My wife says: “Because a society places a - supposed - value on the female body, the taboos have lasted so long. Why, when it comes to the ethical and moral views of women, does virginity even play a role at all?” My sister nods in agreement and continues to think about it. “Back then there was no talk of hymen reconstruction surgery.” “Women, and society as a whole, are always finding ways around taboos,” my wife explains. “In the short term, it's a pseudo-solution, a form of collective self-delusion. In reality, one anomaly leads to another.” The surgical intervention may conceal the violation of a taboo. In the long run, it doesn't change the fact that a society judges a woman by whether or not she is a virgin before marriage. “For ages they've been telling us, 'Stay virgins until you get married,'” my sister says. “No wonder we think the loss of our virginity is a disaster that could never be repaired.” 

Today, to be sure, this taboo still persists. The willingness to rebel against it is growing every day but female virginity is one of the strongest taboos of all. And it is a taboo which even lingers in Western cultures. I recently read in a newspaper that a house in Seattle, USA, had burned down. The couple who owned the house had difficulty coping with the loss. Their 20-year-old daughter could no longer bear to see her parents' suffering and, to raise funds for a new home, she auctioned off her hymen to the highest bidder. Beforehand the young woman had been determined only to lose her virginity in a romantic relationship. 

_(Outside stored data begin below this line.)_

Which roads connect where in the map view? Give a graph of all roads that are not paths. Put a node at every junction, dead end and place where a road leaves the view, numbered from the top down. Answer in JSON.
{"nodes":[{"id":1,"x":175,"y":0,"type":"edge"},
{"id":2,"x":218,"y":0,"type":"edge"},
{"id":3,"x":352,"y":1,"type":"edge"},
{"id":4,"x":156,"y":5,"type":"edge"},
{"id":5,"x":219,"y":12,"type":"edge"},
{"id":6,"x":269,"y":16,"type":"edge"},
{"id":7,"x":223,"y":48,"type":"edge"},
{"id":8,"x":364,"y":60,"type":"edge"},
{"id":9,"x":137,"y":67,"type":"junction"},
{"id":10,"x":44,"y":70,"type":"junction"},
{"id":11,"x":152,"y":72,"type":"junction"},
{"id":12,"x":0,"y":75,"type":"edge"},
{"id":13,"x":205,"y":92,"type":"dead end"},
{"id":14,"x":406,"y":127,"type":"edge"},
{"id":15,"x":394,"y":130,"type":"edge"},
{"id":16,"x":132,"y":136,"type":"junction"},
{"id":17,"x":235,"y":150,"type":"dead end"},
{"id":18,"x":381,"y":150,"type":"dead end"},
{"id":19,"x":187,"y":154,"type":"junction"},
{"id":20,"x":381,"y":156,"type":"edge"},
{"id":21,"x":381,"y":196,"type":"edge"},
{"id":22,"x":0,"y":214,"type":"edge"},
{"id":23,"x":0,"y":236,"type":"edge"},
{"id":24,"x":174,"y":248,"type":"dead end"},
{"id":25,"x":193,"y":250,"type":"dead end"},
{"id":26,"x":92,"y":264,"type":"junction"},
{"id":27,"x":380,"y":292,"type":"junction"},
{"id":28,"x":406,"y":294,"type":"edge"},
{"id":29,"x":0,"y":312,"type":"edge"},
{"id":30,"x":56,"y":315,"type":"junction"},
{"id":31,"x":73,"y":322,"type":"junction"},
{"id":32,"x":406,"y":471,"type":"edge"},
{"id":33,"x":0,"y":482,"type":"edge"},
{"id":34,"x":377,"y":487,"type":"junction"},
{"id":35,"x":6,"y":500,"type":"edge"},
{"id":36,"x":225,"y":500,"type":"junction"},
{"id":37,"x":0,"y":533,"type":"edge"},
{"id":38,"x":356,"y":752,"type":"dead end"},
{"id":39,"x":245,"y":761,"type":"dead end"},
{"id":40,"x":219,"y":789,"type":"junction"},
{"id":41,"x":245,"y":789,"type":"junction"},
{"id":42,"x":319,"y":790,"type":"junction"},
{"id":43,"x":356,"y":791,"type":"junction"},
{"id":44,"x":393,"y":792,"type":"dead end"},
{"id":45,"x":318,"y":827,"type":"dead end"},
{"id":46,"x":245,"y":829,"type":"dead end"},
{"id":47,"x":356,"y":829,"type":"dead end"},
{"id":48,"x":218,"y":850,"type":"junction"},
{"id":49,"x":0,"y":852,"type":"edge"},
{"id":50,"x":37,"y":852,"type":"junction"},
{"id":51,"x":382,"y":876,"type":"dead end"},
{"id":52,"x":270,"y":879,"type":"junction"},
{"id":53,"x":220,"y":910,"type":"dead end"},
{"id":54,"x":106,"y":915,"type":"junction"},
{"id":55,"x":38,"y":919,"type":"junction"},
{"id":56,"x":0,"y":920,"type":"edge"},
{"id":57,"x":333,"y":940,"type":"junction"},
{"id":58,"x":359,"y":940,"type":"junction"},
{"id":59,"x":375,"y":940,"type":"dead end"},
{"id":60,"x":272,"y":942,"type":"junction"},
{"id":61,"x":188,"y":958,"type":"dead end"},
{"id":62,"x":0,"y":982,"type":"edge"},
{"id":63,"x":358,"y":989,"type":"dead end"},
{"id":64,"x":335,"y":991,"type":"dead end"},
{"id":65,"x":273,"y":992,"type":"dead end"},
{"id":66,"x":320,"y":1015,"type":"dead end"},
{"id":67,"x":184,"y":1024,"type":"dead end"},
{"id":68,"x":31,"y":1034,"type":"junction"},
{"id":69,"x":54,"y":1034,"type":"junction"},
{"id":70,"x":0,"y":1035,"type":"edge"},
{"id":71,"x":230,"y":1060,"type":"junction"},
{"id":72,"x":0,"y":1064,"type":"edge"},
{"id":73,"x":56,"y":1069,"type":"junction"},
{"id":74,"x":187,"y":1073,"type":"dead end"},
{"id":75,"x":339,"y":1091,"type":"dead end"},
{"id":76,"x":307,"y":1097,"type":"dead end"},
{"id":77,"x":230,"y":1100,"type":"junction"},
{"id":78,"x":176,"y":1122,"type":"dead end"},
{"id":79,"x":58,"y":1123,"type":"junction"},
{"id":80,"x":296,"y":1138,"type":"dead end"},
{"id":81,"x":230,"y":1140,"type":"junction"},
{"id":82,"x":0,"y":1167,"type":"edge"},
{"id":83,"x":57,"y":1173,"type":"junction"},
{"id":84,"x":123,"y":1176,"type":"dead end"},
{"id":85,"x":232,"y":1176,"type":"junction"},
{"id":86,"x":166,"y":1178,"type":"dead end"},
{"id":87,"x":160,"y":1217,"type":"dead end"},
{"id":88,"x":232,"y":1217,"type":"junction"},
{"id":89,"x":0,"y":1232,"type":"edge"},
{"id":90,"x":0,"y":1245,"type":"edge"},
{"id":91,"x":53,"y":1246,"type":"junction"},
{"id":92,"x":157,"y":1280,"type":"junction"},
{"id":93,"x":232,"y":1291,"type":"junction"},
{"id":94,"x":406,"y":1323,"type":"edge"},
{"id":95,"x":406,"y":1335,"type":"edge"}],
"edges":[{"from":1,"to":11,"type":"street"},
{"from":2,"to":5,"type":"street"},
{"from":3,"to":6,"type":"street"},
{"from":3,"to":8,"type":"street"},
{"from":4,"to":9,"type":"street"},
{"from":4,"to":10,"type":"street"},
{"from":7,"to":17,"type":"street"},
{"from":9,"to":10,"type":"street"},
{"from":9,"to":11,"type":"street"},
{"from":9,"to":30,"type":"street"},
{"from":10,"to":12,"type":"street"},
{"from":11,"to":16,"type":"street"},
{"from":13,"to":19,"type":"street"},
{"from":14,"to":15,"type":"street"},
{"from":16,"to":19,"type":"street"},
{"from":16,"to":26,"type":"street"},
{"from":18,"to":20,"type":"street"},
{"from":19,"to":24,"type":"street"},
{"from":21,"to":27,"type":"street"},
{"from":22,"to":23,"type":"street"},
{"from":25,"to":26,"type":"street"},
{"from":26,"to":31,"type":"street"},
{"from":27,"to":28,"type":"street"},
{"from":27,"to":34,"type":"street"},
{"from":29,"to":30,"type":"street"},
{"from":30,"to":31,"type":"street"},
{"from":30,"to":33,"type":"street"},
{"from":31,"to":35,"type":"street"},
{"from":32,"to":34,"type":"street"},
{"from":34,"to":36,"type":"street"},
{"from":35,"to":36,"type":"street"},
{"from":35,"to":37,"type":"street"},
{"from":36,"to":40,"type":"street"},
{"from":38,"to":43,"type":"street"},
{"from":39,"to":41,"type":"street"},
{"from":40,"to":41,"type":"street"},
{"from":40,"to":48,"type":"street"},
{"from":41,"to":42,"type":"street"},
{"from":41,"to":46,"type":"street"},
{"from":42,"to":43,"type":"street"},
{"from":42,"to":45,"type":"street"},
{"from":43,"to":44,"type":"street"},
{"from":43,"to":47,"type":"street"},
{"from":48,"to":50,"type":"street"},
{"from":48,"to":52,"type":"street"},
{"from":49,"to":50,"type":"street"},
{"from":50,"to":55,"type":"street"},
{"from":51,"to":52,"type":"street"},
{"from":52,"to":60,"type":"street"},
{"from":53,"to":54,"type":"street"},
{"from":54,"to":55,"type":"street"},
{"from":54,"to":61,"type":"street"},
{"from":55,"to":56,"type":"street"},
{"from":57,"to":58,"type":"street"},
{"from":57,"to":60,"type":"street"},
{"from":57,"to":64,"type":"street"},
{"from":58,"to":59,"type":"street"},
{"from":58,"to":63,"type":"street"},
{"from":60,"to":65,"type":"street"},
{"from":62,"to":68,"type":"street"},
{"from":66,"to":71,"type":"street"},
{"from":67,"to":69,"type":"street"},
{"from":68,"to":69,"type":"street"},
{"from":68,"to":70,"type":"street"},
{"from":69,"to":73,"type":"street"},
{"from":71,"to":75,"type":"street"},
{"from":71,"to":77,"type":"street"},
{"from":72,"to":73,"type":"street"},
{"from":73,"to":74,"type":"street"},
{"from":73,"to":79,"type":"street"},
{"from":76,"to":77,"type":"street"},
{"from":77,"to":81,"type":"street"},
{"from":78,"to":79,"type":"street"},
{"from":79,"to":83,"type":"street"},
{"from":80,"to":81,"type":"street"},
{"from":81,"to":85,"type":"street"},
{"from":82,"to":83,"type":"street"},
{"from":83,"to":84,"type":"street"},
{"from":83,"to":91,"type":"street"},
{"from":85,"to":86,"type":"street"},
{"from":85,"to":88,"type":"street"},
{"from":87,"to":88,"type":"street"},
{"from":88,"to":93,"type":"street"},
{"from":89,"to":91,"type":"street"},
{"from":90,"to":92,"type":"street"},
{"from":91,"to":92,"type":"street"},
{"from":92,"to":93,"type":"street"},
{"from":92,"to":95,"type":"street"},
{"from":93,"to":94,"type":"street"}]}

When I describe the case to my sister and my wife, my sister interjects: “In our society it is quite different. The young American woman has the courage to auction off her hymen in public. In this country, you risk your life if you are no longer a virgin. Anyone who as much as hurts a man's feelings is as good as dead.”

She was referring to the recent honour killings in this country. Three murders were recently committed within a month. Such crimes do not happen as often as this coincidence might suggest, even if the head of the criminal investigation department stated years ago that breaking marital vows played a role in 19 percent of murders in the country. The victim of the first of the three recent murders was a girl of only 13, a child. She was killed by her father with a sickle in a town in northern Iran. The daughter had left home with a young man who had fallen in love with her.The second case involved a 25-year-old girl in Kerman, a town on the edge of the edge of the Lut desert. One evening, the young woman came home later than usual. This infuriated the father so much that he beat the daughter to death with an axe. Kerman's chief of police told journalists the next day: “The enraged father threw an iron bar at his daughter, who succumbed to her injuries after being hit on the head.” Instead of taking his daughter to the hospital, the father, blinded by rage, abandoned her at the edge of the desert. The victim's mother confirmed that the father had already told his daughter several times that he would kill her one day. In Abadan, southern Iran, a husband slit the throat of his 19-year-old wife.

“A father considers his daughter his property, which he can destroy.”

What is astonishing about the case of the 13-year-old girl is that the father, was among the mourners at the citywide funeral service, even though he had murdered his child. According to Sharia law, a father considers his daughter his property, which he can destroy as he sees fit without fear of the law. A father who who kills his child faces a maximum of ten years in prison. The government is vehemently opposed to changing this rule. 

I turn back to the lively conversation between my wife and my sister. My sister asks my wife to recount the scene of our parents on the balcony in a little more detail. My wife seems to relive the incident and says: “When my mother went back from the balcony to the room, I saw her eyes shine. Amazingly, she had become much more beautiful.That showed me how love between two people can be.”